Ernst & Young LLP will pay $10 million to settle a regulatory investigation into allegations that it improperly obtained confidential information in pursuit of a contract to audit a public company’s books.

The Securities and Exchange Commission also fined four accountants allegedly involved in the misconduct: an Ernst & Young partner, two retired partners and a former chief accounting officer of the unnamed client company who shared the competitive information with them, according to the agency. The four accountants were all suspended from reviewing the financial statements of public companies for periods ranging from one to three years.

Ernst & Young and the four accountants agreed to settle the SEC’s claims without admitting or denying misconduct.

The SEC’s settlement order didn’t name the audit client. But William G. Stiehl, the former chief accounting officer, worked in that role for Sealed Air Corp. until he was terminated in June 2019, according to a regulatory filing made by the company. The Wall Street Journal reported in February 2020 that the SEC and federal prosecutors were probing concerns that Mr. Stiehl rigged the competition to help Ernst & Young win Sealed Air’s multimillion-dollar audit contract.

The SEC’s investigation described frequent contacts between Mr. Stiehl and the audit partners. Late in the bidding process, when Ernst & Young was a finalist for the work along with another accounting firm, Mr. Stiehl attended an NFL game in Ernst & Young’s suite in Charlotte, N.C., according to the SEC.

“Auditor independence is not merely an obstacle to overcome, it is the bedrock foundation that supports the integrity, transparency, and reliability of financial reporting,” SEC official Charles Cain said in a statement. “EY and its partners lost sight of this fundamental principle in their pursuit of a new client.”

Attorneys for Ernst & Young and the four accountants declined to comment. A spokesman for Sealed Air didn’t immediately respond to a request for comment.

Ernst & Young said in a statement that the allegations date from a bid that occurred in 2014. The Big Four accounting firm said it is “committed to competing fairly for new business and on the basis of our qualifications and merits.”

Mr. Stiehl, 59 years old, was previously a senior executive at Carlisle Cos., which also used Ernst & Young as its auditor, the Journal reported last year. In that earlier corporate role as well as one other, he had “worked closely” with James Herring, one of the Ernst & Young partners, and came to view him as a “trust advisor,” the SEC said in a settlement order.

When Mr. Stiehl joined Sealed Air in 2013, he began providing Mr. Herring with confidential information about Sealed Air’s efforts to engage a new audit firm, the SEC’s order said. Mr. Stiehl allowed Ernst & Young to help draft portions of his company’s request for proposal before it was released, according to the SEC.
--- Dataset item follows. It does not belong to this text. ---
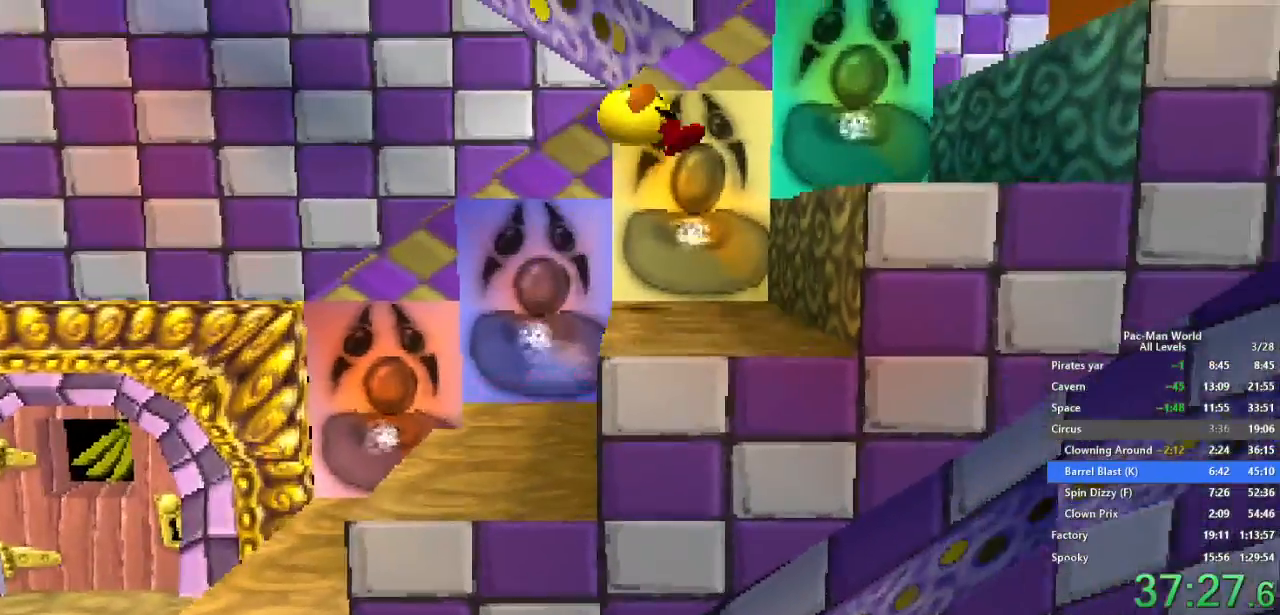
{"buttons": [], "left_stick": "up-right", "right_stick": "center", "events": [[183, "A", "down"], [317, "A", "up"]]}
He also gave Ernst & Young the proposals of other accounting firms competing for the work, as well as internal documents prepared for Sealed Air’s audit committee, often before the committee members received them, the SEC said.

In late 2014, after Sealed Air selected Ernst & Young for the work, Mr. Stiehl sent an email to another Ernst & Young partner—a former college roommate—that read: “Back in the family!!!”

Ernst & Young partners characterized the selection as a “$10 million a year annuity which will span across multiple services lines,” the SEC’s order said. An Ernst & Young case study on the effort to get the contract, prepared shortly after the award was made, described its access as a “head start none of the other firms were given,” according to the SEC. The Journal reported last year that KPMG LLP also bid for the Sealed Air audit work.

Mr. Herring, 47, still works at Ernst & Young, according to the SEC and the accounting firm. He agreed to pay $50,000 to settle the SEC’s allegations and agreed to a three-year suspension from auditing public companies.

Mr. Herring shared the information he got from Mr. Stiehl with two other Ernst & Young partners, James A. Young and Curt W. Fochtmann. Mr. Young, who retired last year, is listed in regulatory records as the partner who was in charge of Sealed Air’s audit from 2016 through 2018.

Mr. Young agreed to pay a $25,000 fine and serve a two-year suspension, the SEC said. Mr. Fochtmann, 61, agreed to pay $15,000 and was suspended for at least one year, the SEC said. He also retired from Ernst & Young last year, according to the regulator.

Sealed Air disclosed earlier this year that the U.S. attorney’s office for the Western District of North Carolina had closed its investigation and wouldn’t take action against the company. The packaging company said Monday that SEC officials told the company they wouldn’t recommend enforcement action against it. “Sealed Air is pleased to put this matter behind it,” the company said in a news release.

Sealed Air terminated its relationship with Ernst & Young in August 2019.

Ernst & Young paid $9.3 million in 2016 to settle an earlier SEC investigation of auditor-independence rule violations. That investigation examined conduct from 2012 to 2014 and faulted an Ernst & Young audit partner for maintaining too-cozy ties to senior executives of a client, including giving sports tickets to one of them.